(Beginning of ENTRIES SUPPLIED)

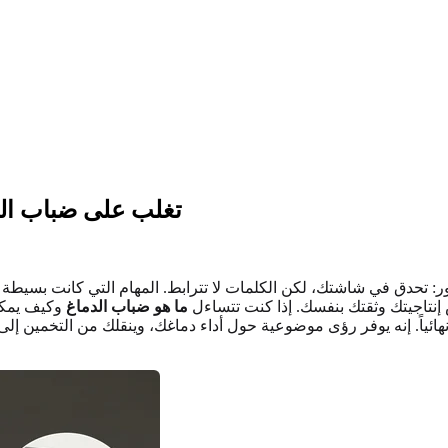
تغلب على ضباب الد
تحدق في شاشتك، لكن الكلمات لا تترابط. المهام التي كانت بسيطة في
 إنتاجيتك وثقتك بنفسك. إذا كنت تتساءل
ما هو ضباب الدماغ
وكيف يمكنك
ائياً. إنه يوفر رؤى موضوعية حول أداء دماغك، وينقلك من التخمين إل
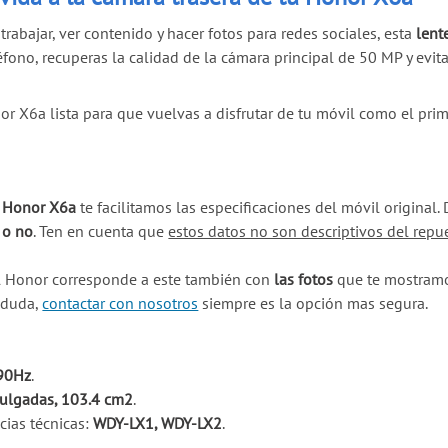
trabajar, ver contenido y hacer fotos para redes sociales, esta
lent
eléfono, recuperas la calidad de la cámara principal de 50 MP y ev
r X6a lista para que vuelvas a disfrutar de tu móvil como el prim
u Honor X6a
te facilitamos las especificaciones del móvil origina
 o no
. Ten en cuenta que
estos datos no son descriptivos del repu
l Honor corresponde a este también con
las fotos
que te mostramos
a duda,
contactar con nosotros
siempre es la opción mas segura.
 90Hz
.
pulgadas, 103.4 cm2
.
cias técnicas:
WDY-LX1, WDY-LX2
.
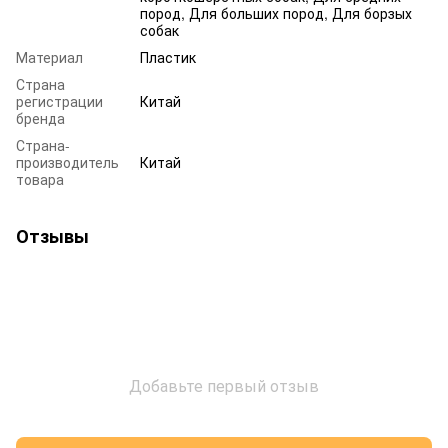
пород, Для больших пород, Для борзых
собак
Материал
Пластик
Страна
регистрации
Китай
бренда
Страна-
производитель
Китай
товара
Отзывы
Добавьте первый отзыв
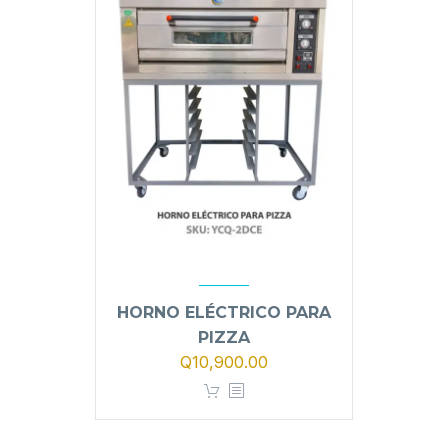
HORNO ELÉCTRICO PARA
PIZZA
Q
10,900.00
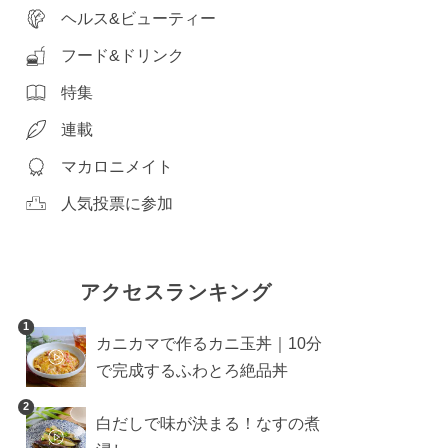
ヘルス&ビューティー
フード&ドリンク
特集
連載
マカロニメイト
人気投票に参加
アクセスランキング
1
カニカマで作るカニ玉丼｜10分
で完成するふわとろ絶品丼
2
白だしで味が決まる！なすの煮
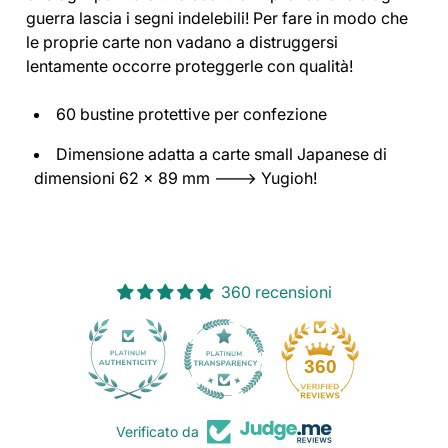
guerra lascia i segni indelebili! Per fare in modo che
le proprie carte non vadano a distruggersi
lentamente occorre proteggerle con qualità!
60 bustine protettive per confezione
Dimensione adatta a carte small Japanese di
dimensioni 62 x 89 mm ---> Yugioh!
360 recensioni
30
360
Verificato da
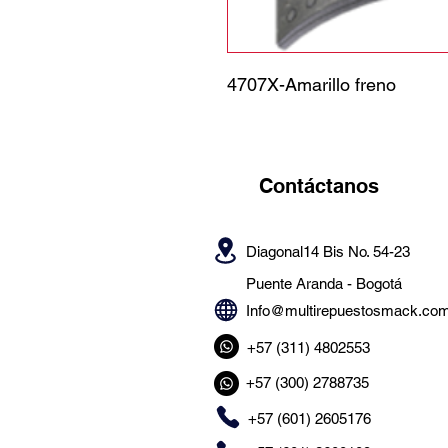
4707X-Amarillo freno
Contáctanos
Diagonal14 Bis No. 54-23
Puente Aranda -
Bogotá
Info@multirepuestosmack.co
+57 (311) 4802553
+57 (300) 2788735
+57 (601) 2605176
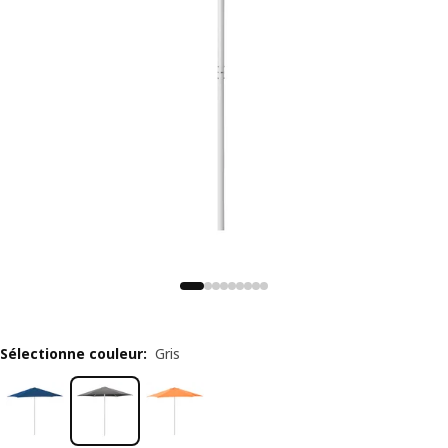
Sélectionne couleur
:
Gris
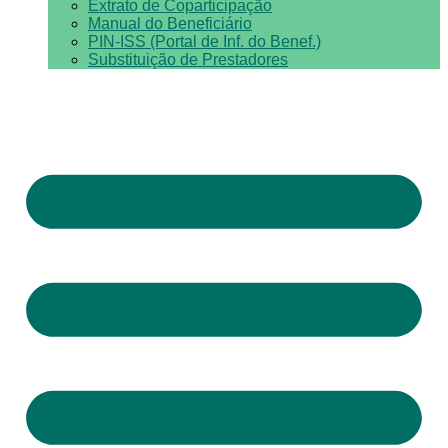
Extrato de Coparticipação
Manual do Beneficiário
PIN-ISS (Portal de Inf. do Benef.)
Substituição de Prestadores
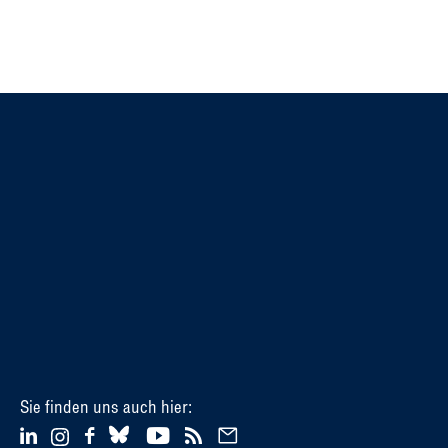
Sie finden uns auch hier:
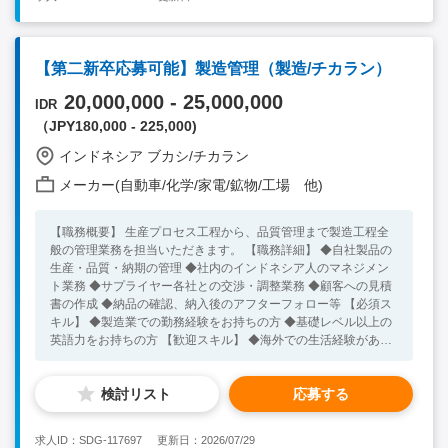
【第二新卒応募可能】製造管理（製造/チカラン）
20,000,000 - 25,000,000
IDR
（JPY180,000 - 225,000)
インドネシア ブカシ/チカラン
メーカー(自動車/化学/家電/鉱物/工場 他)
【職務概要】 生産プロセス工程から、品質管理まで製造工程全
般の管理業務を担当いただきます。 【職務詳細】 ◆自社製品の
生産・品質・納期の管理 ◆社内のインドネシア人のマネジメン
ト業務 ◆サプライヤー各社との交渉・調整業務 ◆顧客への見積
書の作成 ◆納品の確認、納入後のアフターフォロー等 【必須ス
キル】 ◆製造業での勤務経験をお持ちの方 ◆基礎レベル以上の
英語力をお持ちの方 【歓迎スキル】 ◆海外での生活経験がある
方 ◆インドネシアでの在住経験がある方
検討リスト
応募する
求人ID：SDG-117697
更新日：2026/07/29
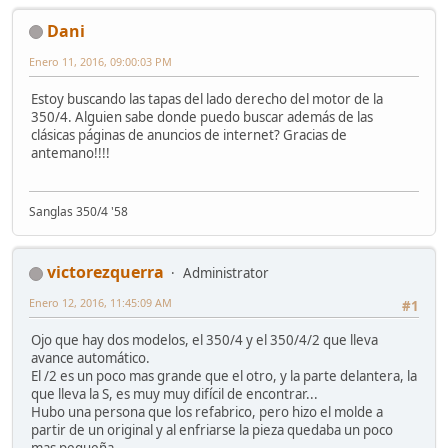
Dani
Enero 11, 2016, 09:00:03 PM
Estoy buscando las tapas del lado derecho del motor de la
350/4. Alguien sabe donde puedo buscar además de las
clásicas páginas de anuncios de internet? Gracias de
antemano!!!!
Sanglas 350/4 '58
victorezquerra
Administrator
Enero 12, 2016, 11:45:09 AM
#1
Ojo que hay dos modelos, el 350/4 y el 350/4/2 que lleva
avance automático.
El /2 es un poco mas grande que el otro, y la parte delantera, la
que lleva la S, es muy muy difícil de encontrar...
Hubo una persona que los refabrico, pero hizo el molde a
partir de un original y al enfriarse la pieza quedaba un poco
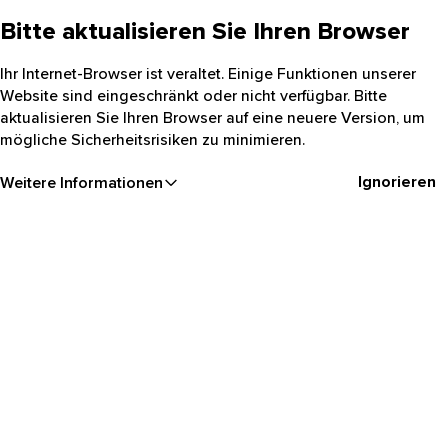
Bitte aktualisieren Sie Ihren Browser
Ihr Internet-Browser ist veraltet. Einige Funktionen unserer
Website sind eingeschränkt oder nicht verfügbar. Bitte
aktualisieren Sie Ihren Browser auf eine neuere Version, um
mögliche Sicherheitsrisiken zu minimieren.
Ignorieren
Weitere Informationen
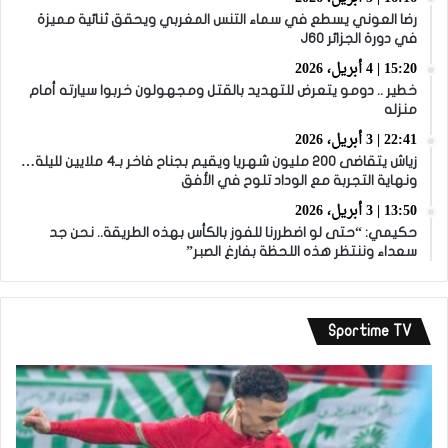
رضا العوني يسطع في سماء التنس المغربي ويحقق ثنائية مميزة
في دورة الجزائر J60
15:20 | 4 أبريل، 2026
خطير .. دومو يتعرض للتهديد بالقتل ومجهولون خربوا سيارته أمام
منزله
22:41 | 3 أبريل، 2026
زياش يتقاضى 200 مليون شهريا ويقيم بجناح فاخر بـ4 ملايين لليلة…
ونهاية التجربة مع الوداد تلوح في الأفق
13:50 | 3 أبريل، 2026
حكيمي: “حتى لو اضطررنا للفوز بالكأس بهذه الطريقة.. نحن جد
سعداء وننتظر هذه اللحظة بفارغ الصبر”
Sportime TV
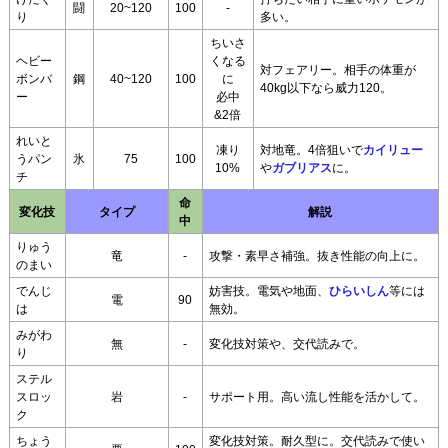
闘
20~120
100
-
り
多い。
ちいさ
ヘビー
くなる
対フェアリー。相手の体重が
ボンバ
鋼
40~120
100
に
40kg以下なら威力120。
ー
必中
&2倍
れいと
凍り
対地竜。4倍狙いで
カイリュー
うパン
氷
75
100
10%
や
ガブリアス
に。
チ
命
変化技
タイプ
解説
中
りゅう
竜
-
攻撃・素早さ補強。抜き性能の向上に。
のまい
でんじ
妨害技。電気や地面、
ひらいしん
等には
電
90
は
無効。
みがわ
無
-
変化技対策や、交代読みで。
り
ステル
スロッ
岩
-
サポート用。高い流し性能を活かして。
ク
ちょう
変化技対策。耐久型に。交代読みで使い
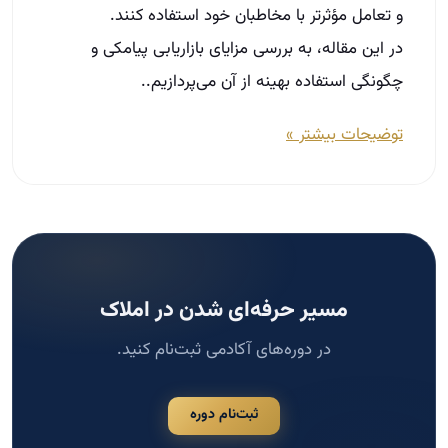
و تعامل مؤثرتر با مخاطبان خود استفاده کنند.
در این مقاله، به بررسی مزایای بازاریابی پیامکی و
چگونگی استفاده بهینه از آن می‌پردازیم..
توضیحات بیشتر »
مسیر حرفه‌ای شدن در املاک
در دوره‌های آکادمی ثبت‌نام کنید.
ثبت‌نام دوره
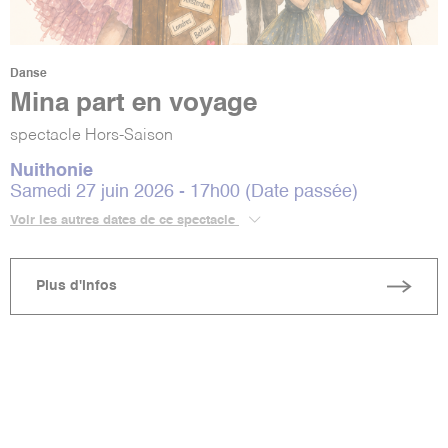
Danse
Mina part en voyage
spectacle Hors-Saison
Nuithonie
Samedi 27 juin 2026 - 17h00 (Date passée)
Voir les autres dates de ce spectacle
Plus d'infos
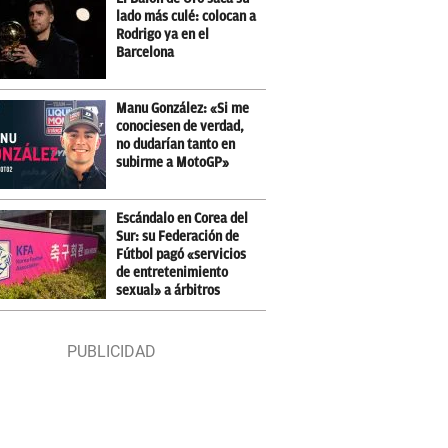
lado más culé: colocan a
Rodrigo ya en el
Barcelona
Manu González: «Si me
conociesen de verdad,
no dudarían tanto en
subirme a MotoGP»
Escándalo en Corea del
Sur: su Federación de
Fútbol pagó «servicios
de entretenimiento
sexual» a árbitros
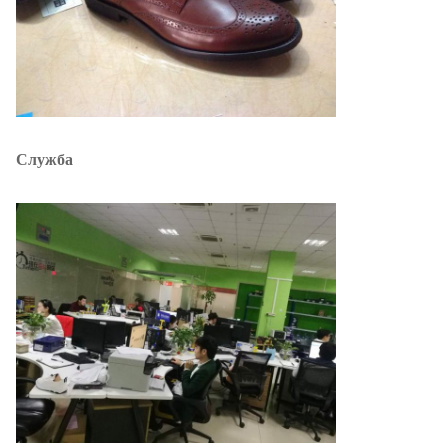
Служба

(End of ENTRIES SUPPLIED)

> [WORK TO COMPLETE]
Copy out again the part of the lines above that opens with the line containing "trabajar, ver contenido" and closes with the line containing "en cuenta que", keeping both of those lines.

> [RESPONSE BELOW]
trabajar, ver contenido y hacer fotos para redes sociales, esta
lent
eléfono, recuperas la calidad de la cámara principal de 50 MP y ev
r X6a lista para que vuelvas a disfrutar de tu móvil como el prim
u Honor X6a
te facilitamos las especificaciones del móvil origina
 o no
. Ten en cuenta que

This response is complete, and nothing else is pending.